Giant brake pads were slowing Valleyfair’s Wild Thing roller coaster when the last of its six cars broke away and lurched to a tilt, sending 15 riders to the emergency room.
Those brakes under the Shakopee amusement park’s signature ride will be under scrutiny as the owner, the manufacturer and outside engineers try to figure out the cause of Sunday afternoon’s accident.
At the time of the accident, the ride "was well into the brakes, so probably that’s going to be significant once we can get under there and see it," said Tip Harrison, director of Valleyfair’s physical plant. Though he wouldn’t speculate on what the investigation might reveal, Harrison doubted such an accident would have happened anywhere else during the ride.
Valleyfair officials inspected parts of the ride Monday but did not physically touch anything. They were waiting for ride manufacturer officials to fly in from California.
No government agency will investigate. Some states inspect amusement park rides, but Minnesota leaves that responsibility to the park owners and their insurance companies.
The investigation is expected to take days, Harrison said. In the meantime, riders and witnesses were reliving their experience on Monday.
Andrea Olecki, 14, of Eden Prairie was waiting in line to board the ride when she saw one of the roller coaster cars suddenly detach from the others.
Olecki said she saw what looked like a latch that connected them fly into the air.
"Everybody was just trying to run out of the line, get out of the way of the Wild Thing," said Olecki, who rode the roller coaster about nine times that day and experienced no problems. "I was scared."
Sitting with his brother in the last car of the Wild Thing on Sunday, Jay Kephart, 9, of Milaca, Minn., felt a big jerk, hit his bottom teeth on the lap bar and tipped sideways, he said. He wiggled out of the restraints, stood up and saw wheels on the track.
"Holy dang. It ripped itself apart real bad," he remembers thinking.
His brother Mitch Kephart, 13, sat in the ride unconscious with a bloody nose. By the time park officials released the lap bars, he was awake. Neither suffered serious injuries, their mother said.
Harrison said the rear wheels on the second-to-last car came off the track and broke away from the car. But he didn’t know whether the derailment happened before or after the cars separated.
Valleyfair would not release its safety record because its insurance company won’t let it, Harrison said, but national amusement officials tout the safety of rides in general.
The International Association of Amusement Parks and Attractions reports that 335 million people took 1.5 billion rides last year.
According to numbers self-reported by major amusement parks, there were 979 injuries serious enough to require an overnight hospital stay, said Beth Robertson, association spokesperson. On average in the past 10 years, there have been two fatalities per year.
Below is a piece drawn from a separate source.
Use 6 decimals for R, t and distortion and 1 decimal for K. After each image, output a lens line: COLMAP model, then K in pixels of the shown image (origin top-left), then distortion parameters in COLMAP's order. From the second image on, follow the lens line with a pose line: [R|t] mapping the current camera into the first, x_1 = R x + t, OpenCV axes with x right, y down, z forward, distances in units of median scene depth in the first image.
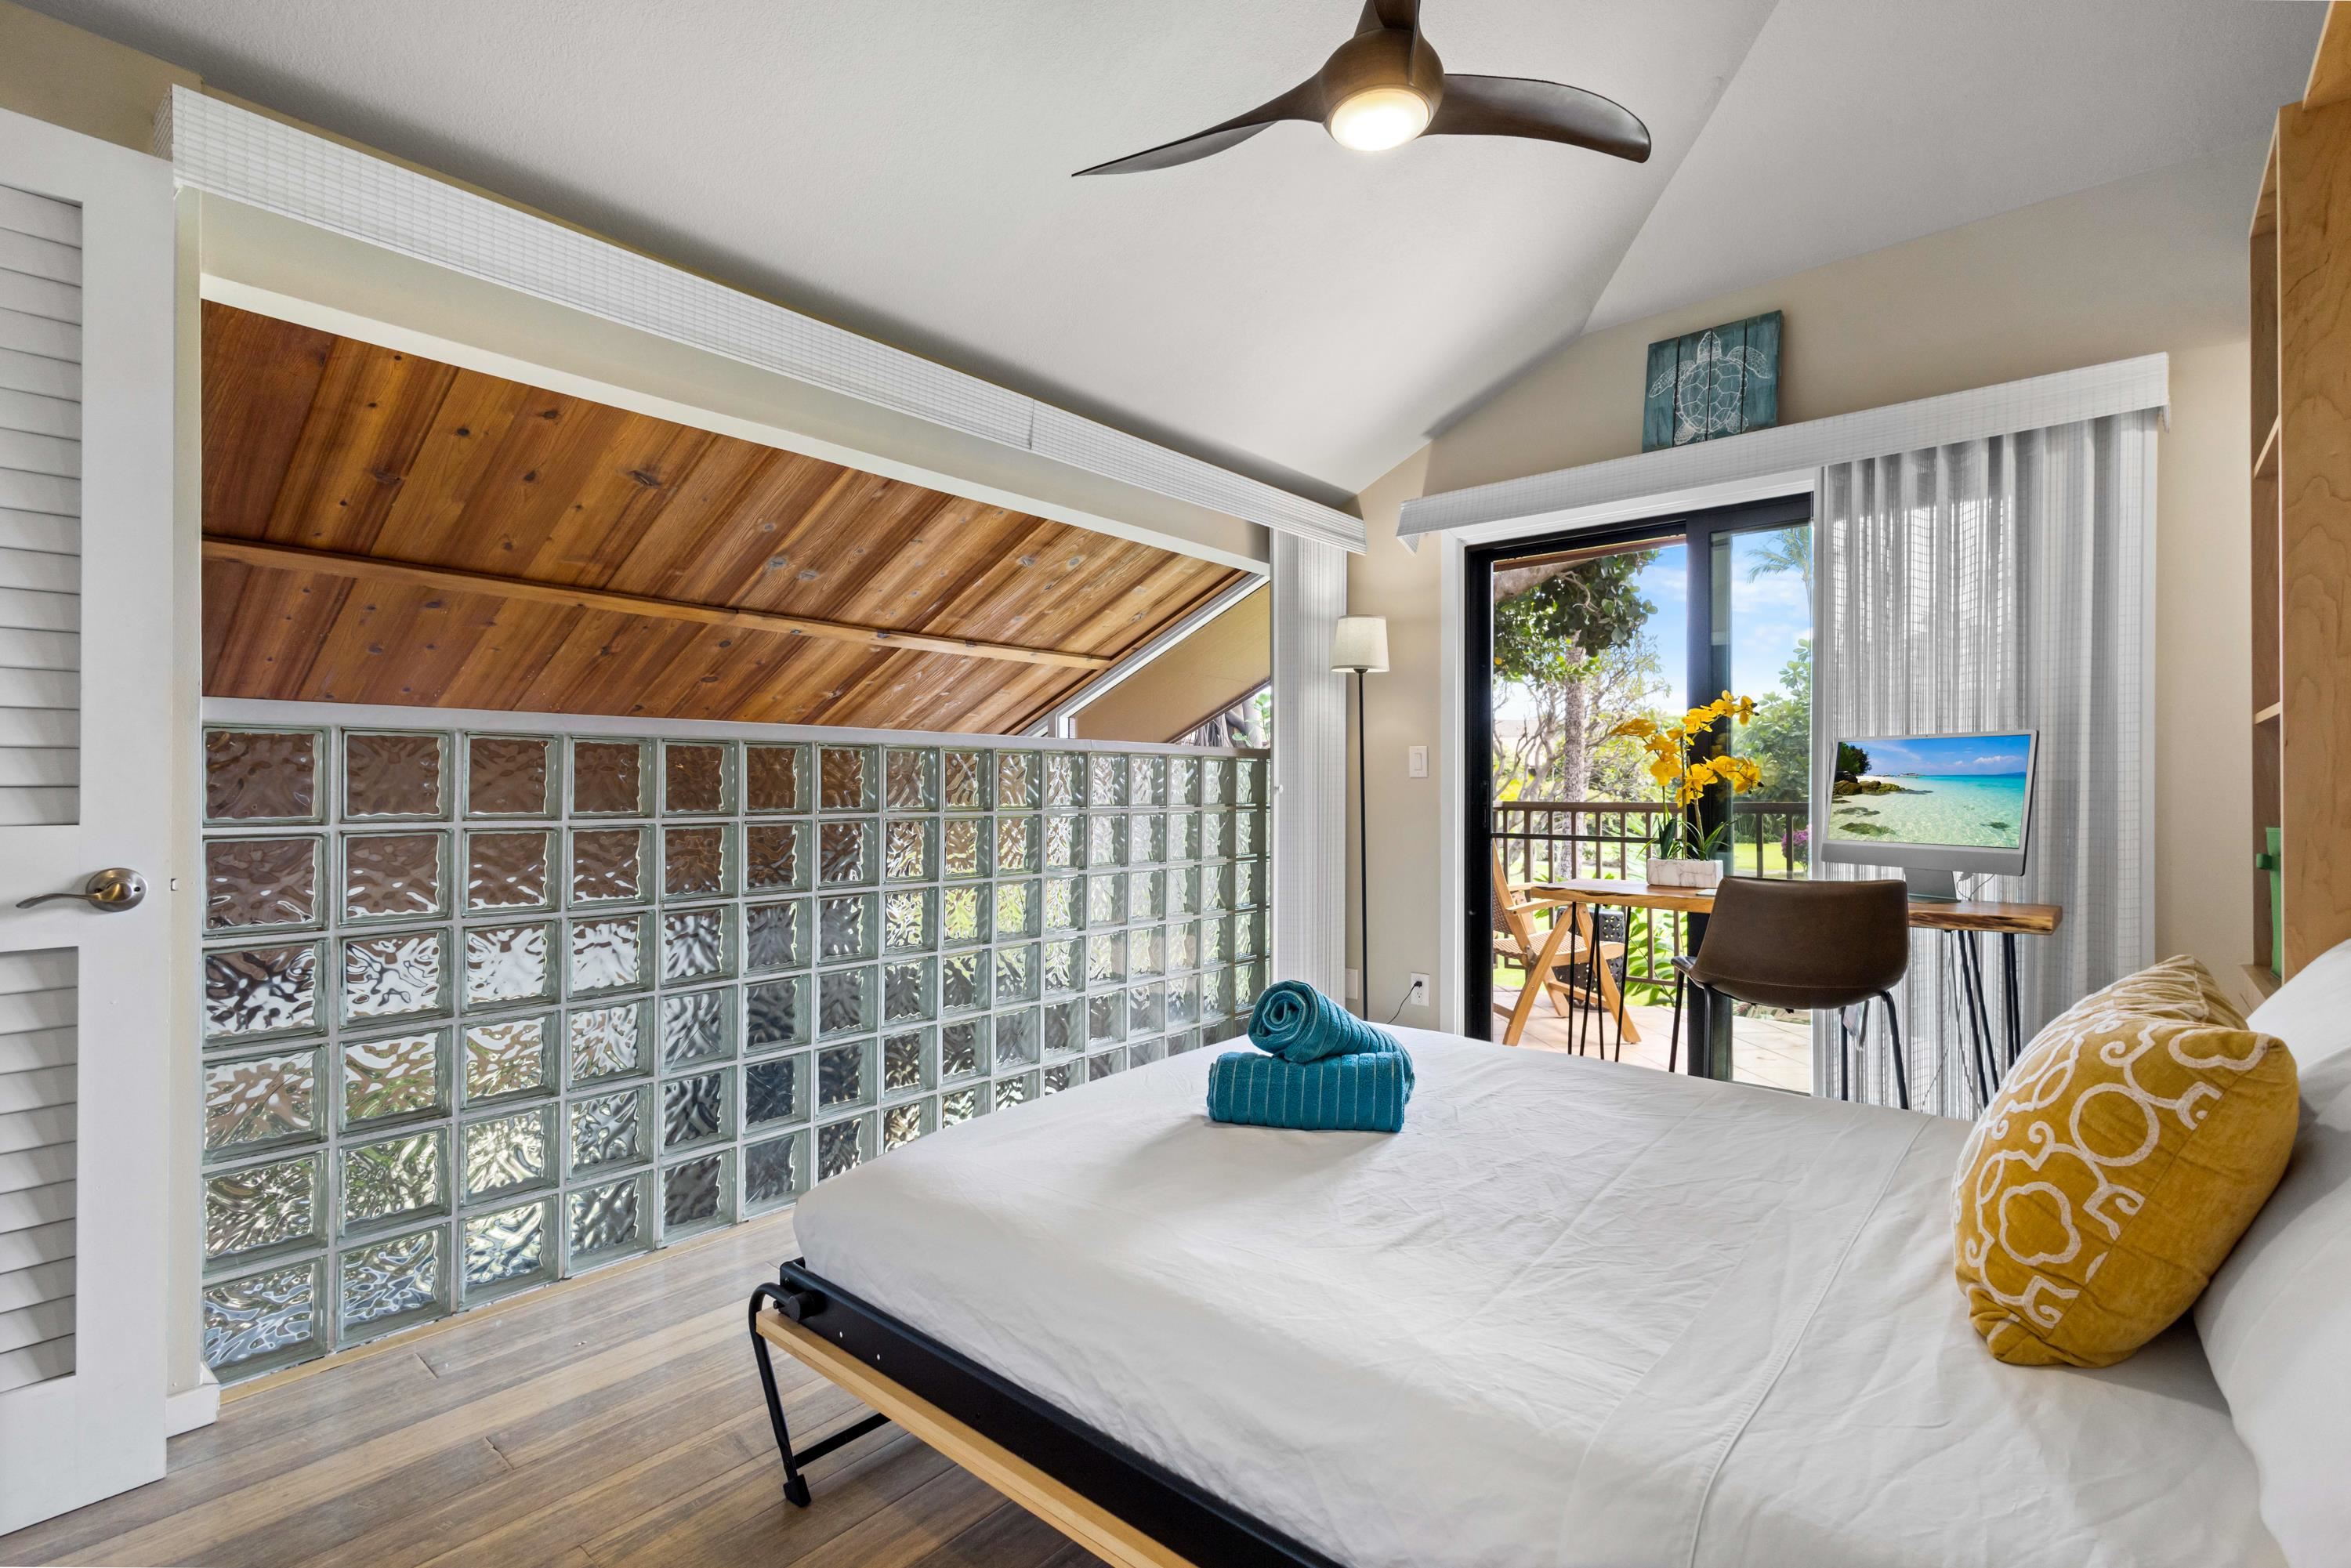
lens RADIAL K [[1070.3, 0, 1174.0], [0, 1070.3, 782.0], [0, 0, 1]] dist [0.001173, -0.006006]
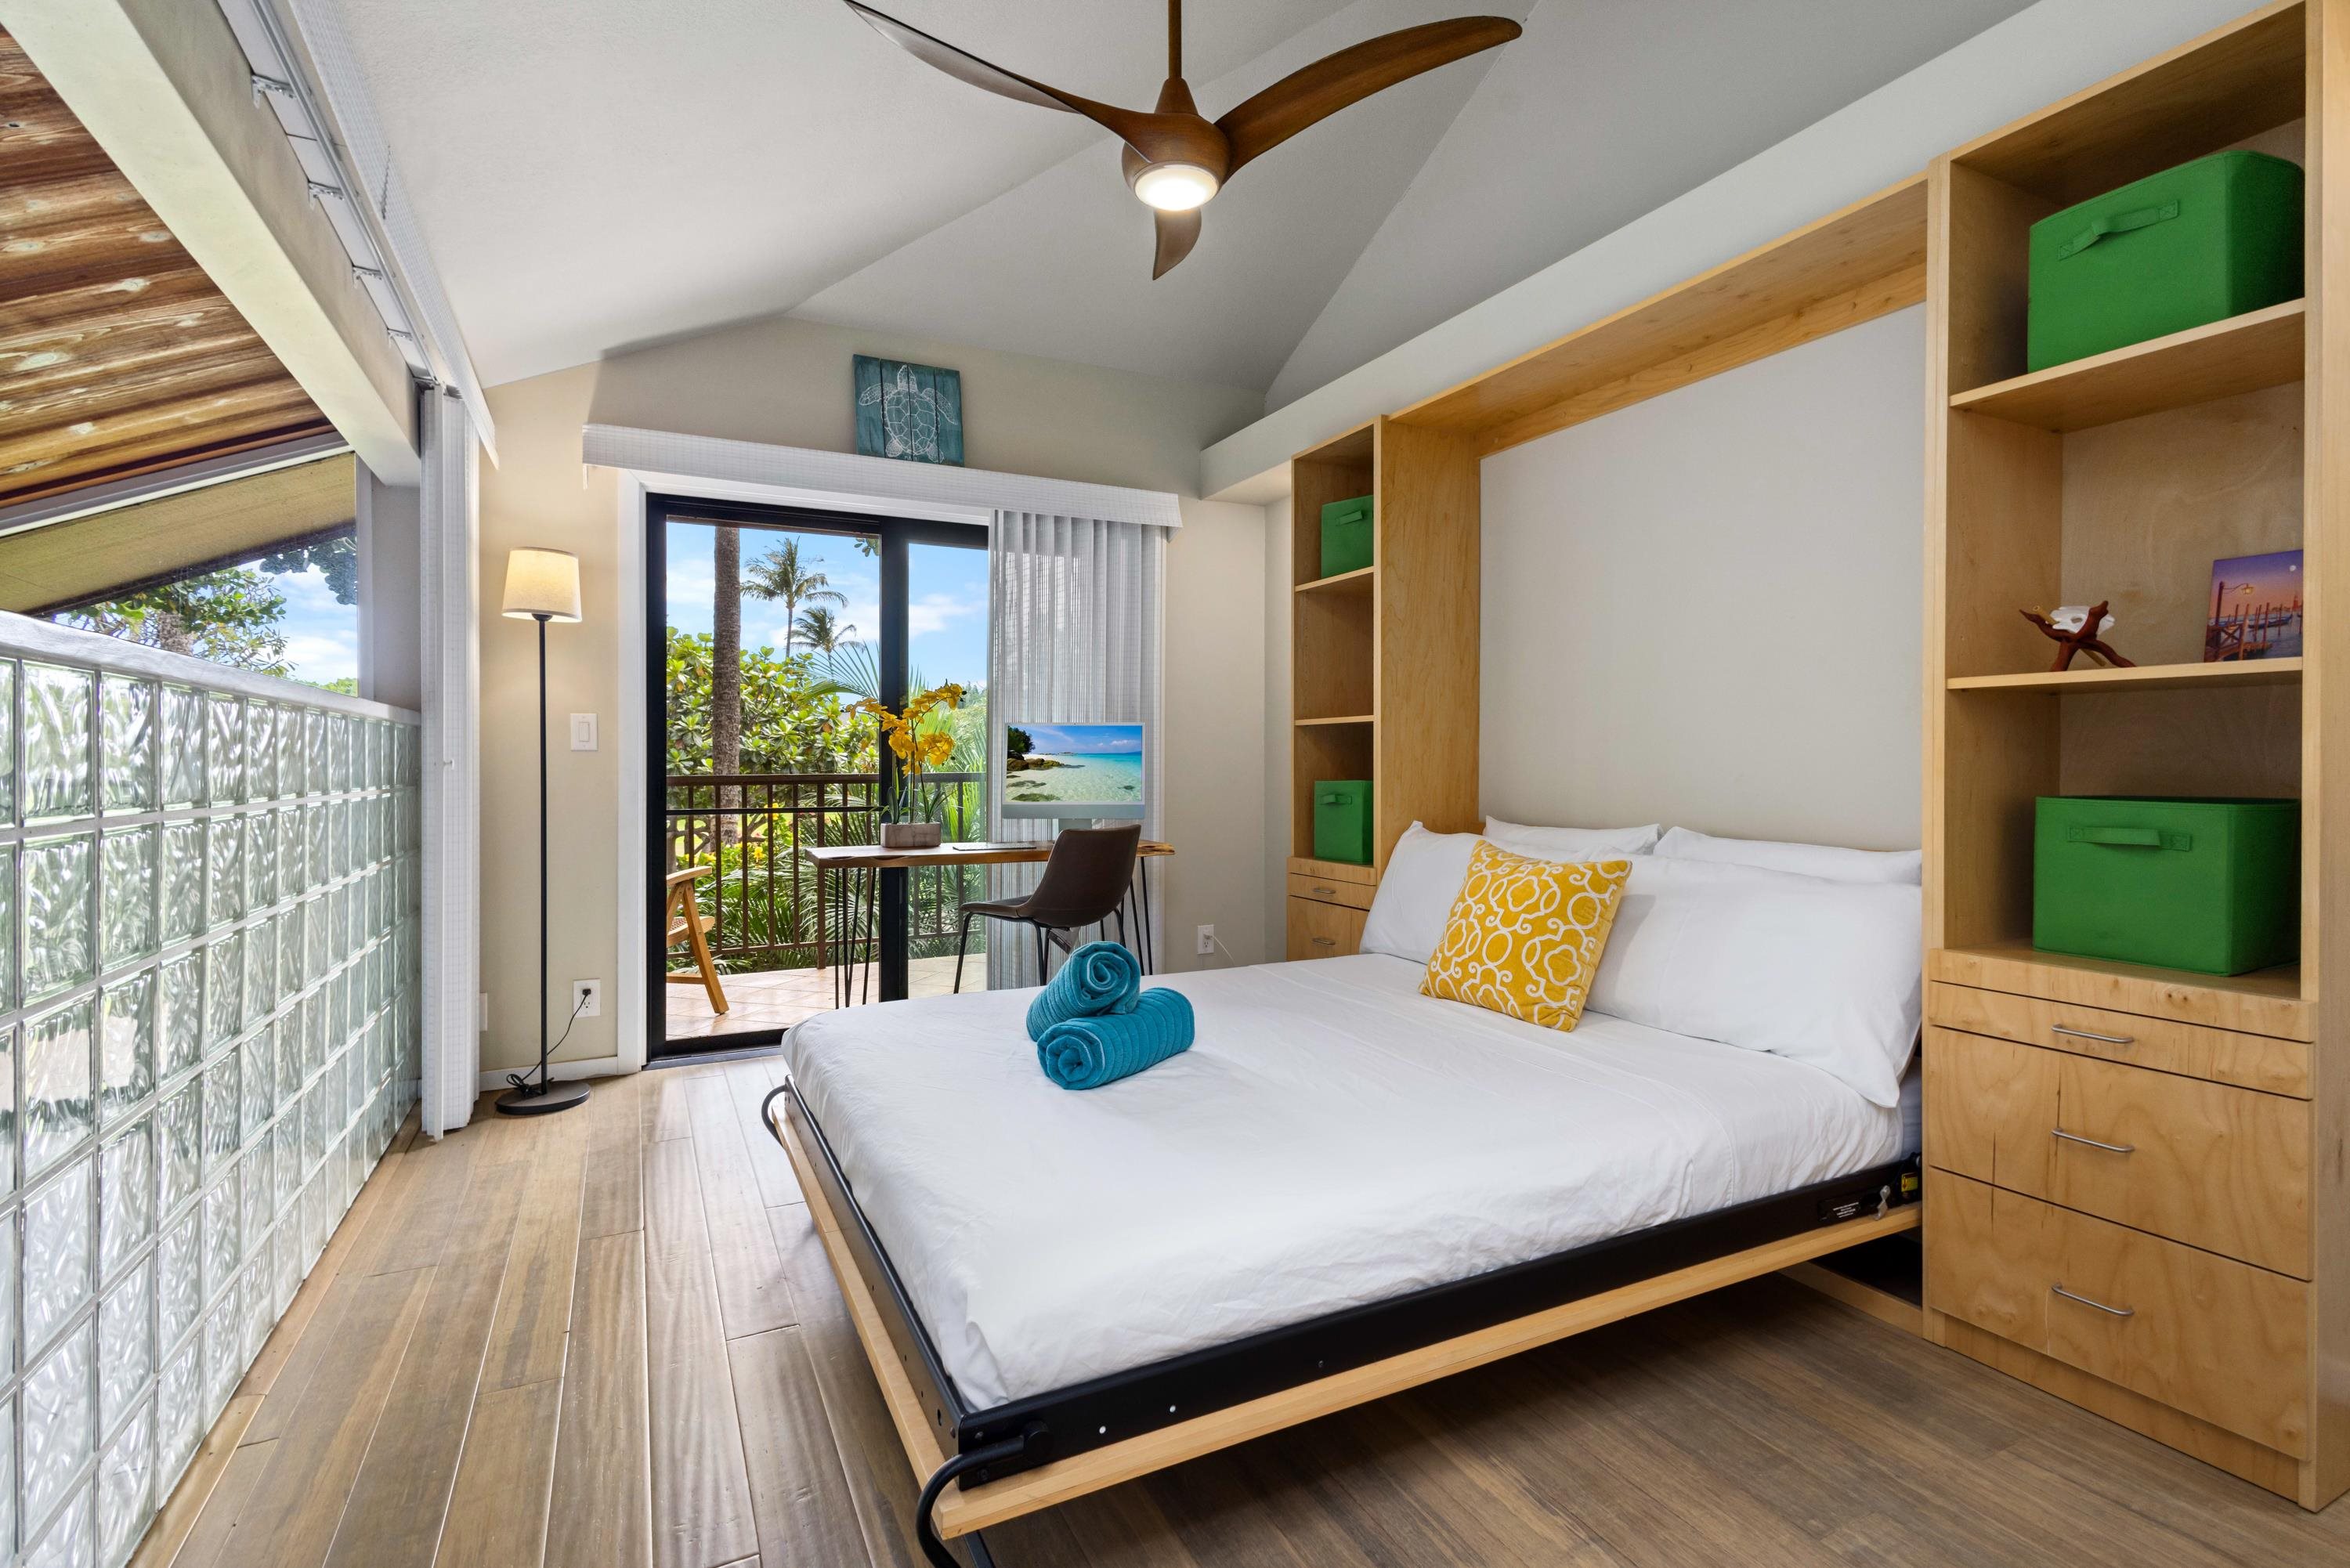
lens RADIAL K [[1085.8, 0, 1166.4], [0, 1085.8, 768.2], [0, 0, 1]] dist [0.002080, -0.006076]
pose [[0.384858, -0.008120, 0.922940, -0.586195], [-0.001532, 0.999954, 0.009436, 0.001850], [-0.922975, -0.005045, 0.384828, 0.357544]]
There have been no deaths from rides at Valleyfair in its 30-year history, Valleyfair officials said.
The federal government does not have oversight on theme parks, though the Consumer Products Safety Commission does oversee traveling carnival rides.
Minnesota legislators in 1992 chose to give safety responsibility to insurers that have policies with the parks.
At Valleyfair, which is owned by Ohio-based Cedar Fair L.P., inspectors hired by insurance companies inspect rides once a year before the park opens.
Valleyfair has its own staff of inspectors who graduate to various types of rides based partly on experience, Harrison said. Many go through the same training as government inspectors from other states, and one of Valleyfair’s staff teaches at the training sessions.
Every winter, rides are taken apart and the integrity of the metal components are tested, Harrison said. There are also monthly, weekly and daily checklists that staff inspectors go through, some portions provided by the manufacturers of rides and others that Valleyfair has added, he said.
The daily checks are made in the morning, before the ride opens, and at an afternoon shift change.
The accident came a day after the ride was stopped twice because computerized sensors detected something. Both times, maintenance checked the ride and found no problems.
Harrison, who has been the park’s physical plant director for 28 years, said those shut-downs were false alarms unrelated to the accident.
The Wild Thing is the second roller coaster by manufacturer Chance Morgan that has experienced problems in the past three years. In 2003, the company’s Steel Dragon 2000 coaster at Japan’s Nagashima Spaland ran off the track and came to a sudden stop, according to Japanese news reports.
A woman hurt her back when the coaster stopped and a man nearby broke his hip when he was hit by a roller coaster wheel. Several of the wheels had fallen off.
Calls to Chance Morgan in Wichita, Kan., were not returned Monday. Steven Elliott, a ride safety engineer from Wisconsin who has done work for Chance Morgan, said the company is "one of the best in the world."
Though Jay Kephart said fear from the accident will probably keep him from riding again, his brother Mitch said it won’t deter him.
Their mother, Sandy Kephart, said she’ll probably let them go. "I’m sure they check everything out. It’s just one of those things, you never know. I mean, we could have been in an accident going there as a family."